Nowadays it’s about an hour and a half by car, and the gateway to the region is Rye, with its pier with scuba diving platform; a long, wide foreshore with car parking, children’s adventure playground, free gas barbecues and picnic areas; a good shopping centre with lots of takeaway and eat-in food options; a hotel; and plenty of accommodation from fancy to budget.
Blairgowrie, the next town along, also has a good shopping centre, a pier and marina, and ocean beaches across the narrow peninsula, where you will also find St Andrews Beach and Fingal, famous for golf courses, surf beaches and hot springs.
Sorrento and Portsea have fabulous beaches – on the rugged Bass Strait side, 35km from Portsea to Cape Schanck, and on mostly tranquil Port Phillip.
Sorrento’s pier is also the terminal for the ferry to Queenscliff, and a wide main street has shops, art galleries, cafes, restaurants and three good hotels.
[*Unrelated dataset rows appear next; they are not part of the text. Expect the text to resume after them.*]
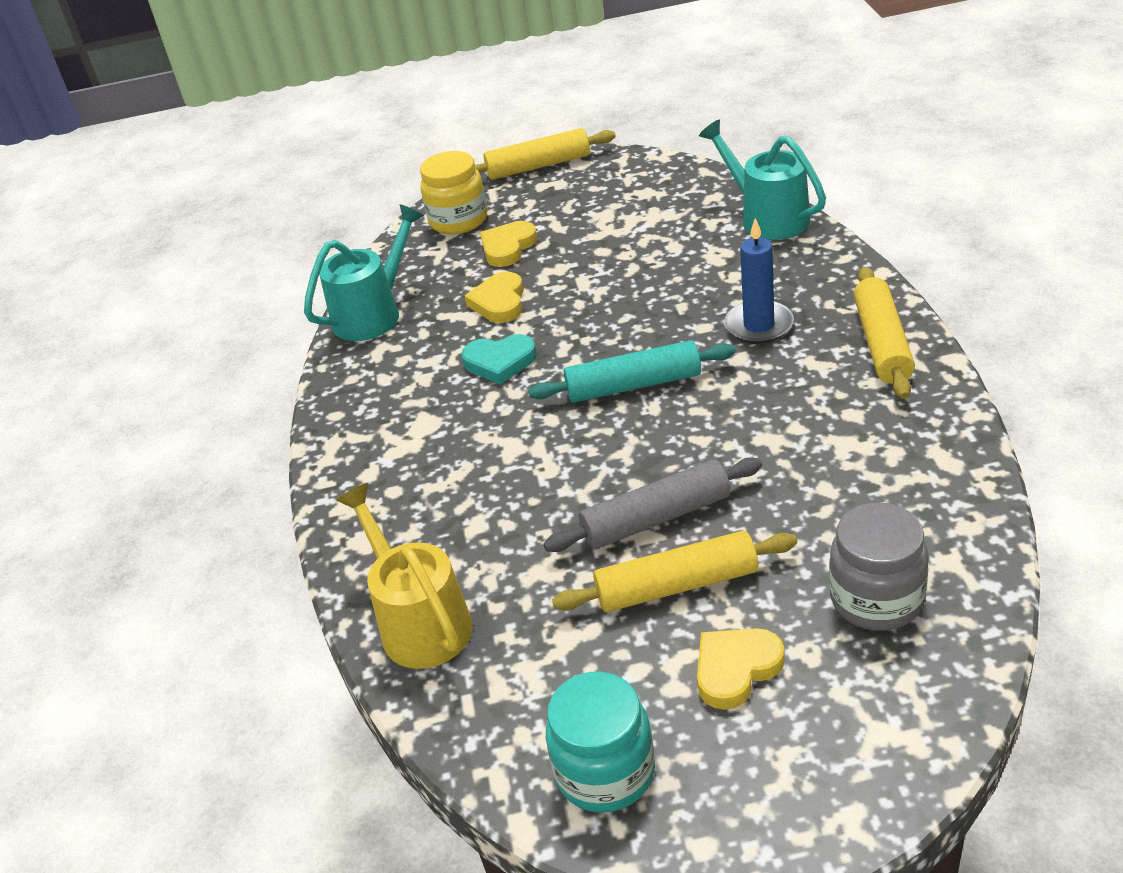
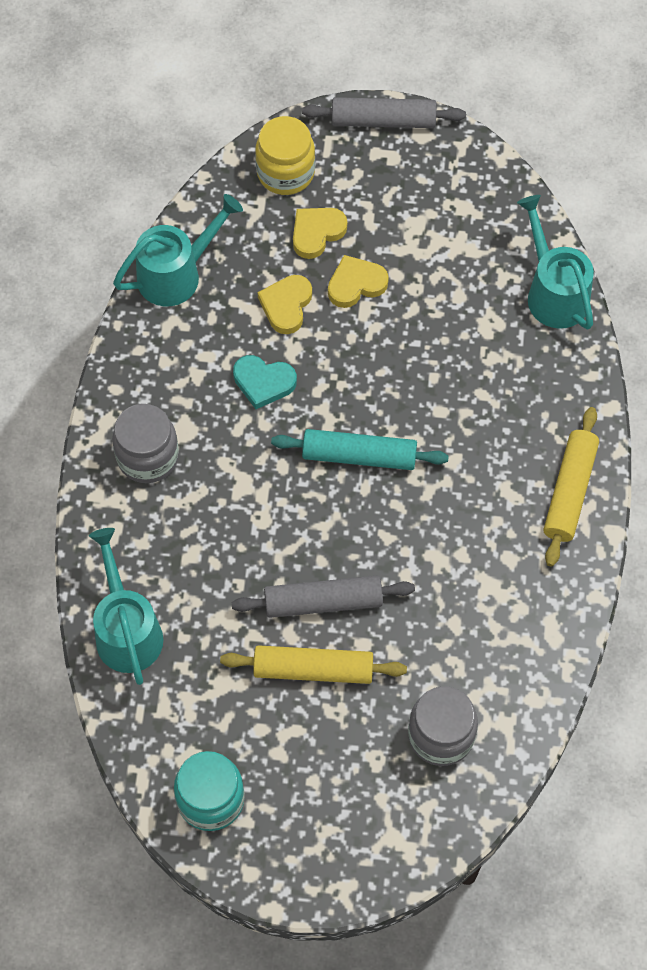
camera: 10 degrees right, 25 degrees up
(391, 457) = (148, 457): none -> grey jar
(419, 621) = (126, 629): yellow watering can -> turquoise watering can
(538, 166) = (383, 121): yellow rolling pin -> grey rolling pin
(736, 669) = (323, 754): yellow heart -> yellow heart (356, 284)
(759, 325) = (484, 429): blue candle -> none

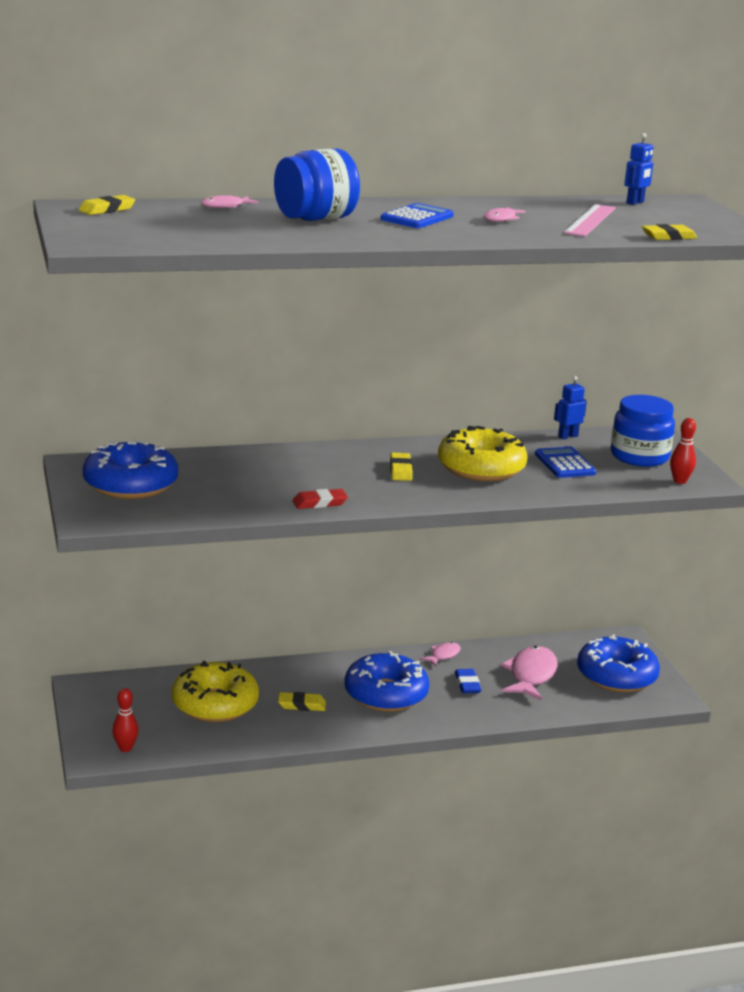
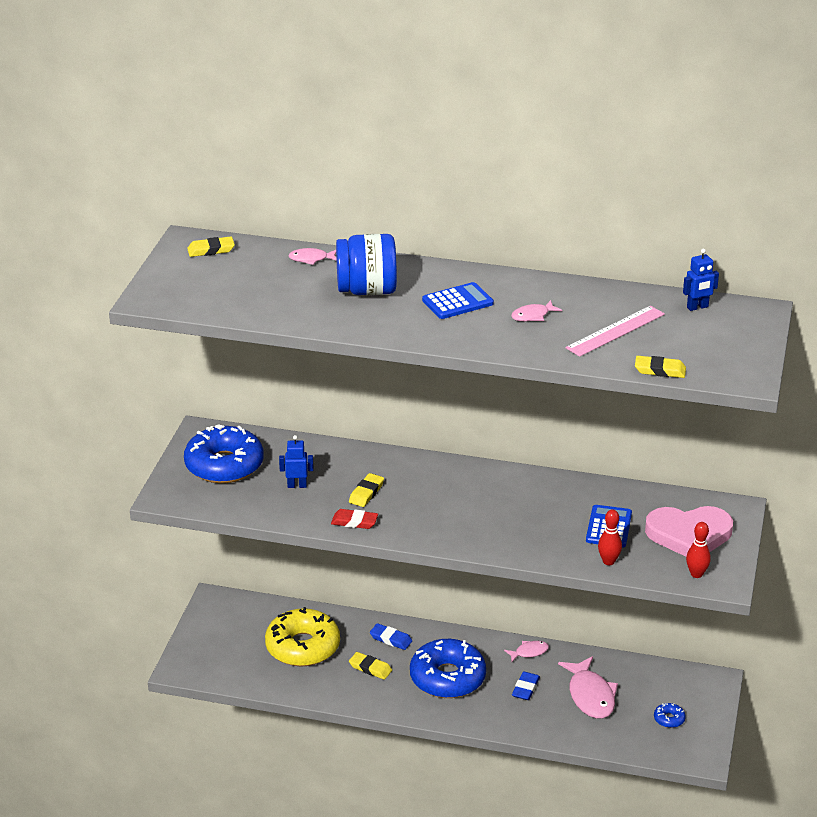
camera: 30 degrees right, 10 degrees up
(125, 748) = (207, 668): red bowling pin -> red bowling pin (608, 561)
(300, 676) = (391, 639): none -> blue eraser
(401, 470) = (454, 500): yellow eraser -> yellow eraser (366, 493)
(481, 468) = (527, 514): yellow donut -> none
(531, 675) = (590, 695): pink fish -> pink fish turned 120 degrees clockwise
(567, 436) = (645, 493): blue robot -> blue robot (297, 485)
(616, 676) = (669, 719): blue donut -> blue donut, size x0.40
(639, 456) = (689, 534): blue jar -> pink heart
Millionaires Walk is a 1.5km public clifftop path from Point King Rd in front of splendid mansions and private jetties. You don’t have to be rich and famous to enjoy the splendour of this coast.
Portsea has world-renowned Point Nepean National Park with walking and cycling tracks, lookouts, beaches, old quarantine station, historic cemetery, defence forts from two world wars, and a monument to prime minister Harold Holt, who disappeared at Cheviot Beach in 1967.